> WHAT IS NEEDED:
With all pictures omitted, return verbatim the lines from the beginning of the records below through the line containing "output [dout_WIDTH - 1 : 0] dout;".

[Design files in plain text]
================

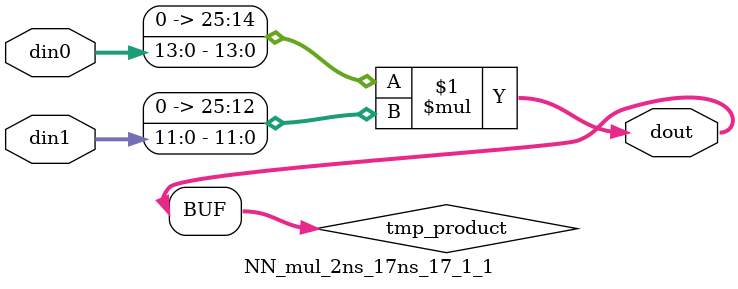
<source format=v>

`timescale 1 ns / 1 ps

 module NN_mul_2ns_17ns_17_1_1(din0, din1, dout);
parameter ID = 1;
parameter NUM_STAGE = 0;
parameter din0_WIDTH = 14;
parameter din1_WIDTH = 12;
parameter dout_WIDTH = 26;

input [din0_WIDTH - 1 : 0] din0; 
input [din1_WIDTH - 1 : 0] din1; 
output [dout_WIDTH - 1 : 0] dout;

wire signed [dout_WIDTH - 1 : 0] tmp_product;
























assign tmp_product = $signed({1'b0, din0}) * $signed({1'b0, din1});











assign dout = tmp_product;





















endmodule

</source>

================

> WRITTEN ANSWER:
<source format=v>

`timescale 1 ns / 1 ps

 module NN_mul_2ns_17ns_17_1_1(din0, din1, dout);
parameter ID = 1;
parameter NUM_STAGE = 0;
parameter din0_WIDTH = 14;
parameter din1_WIDTH = 12;
parameter dout_WIDTH = 26;

input [din0_WIDTH - 1 : 0] din0; 
input [din1_WIDTH - 1 : 0] din1; 
output [dout_WIDTH - 1 : 0] dout;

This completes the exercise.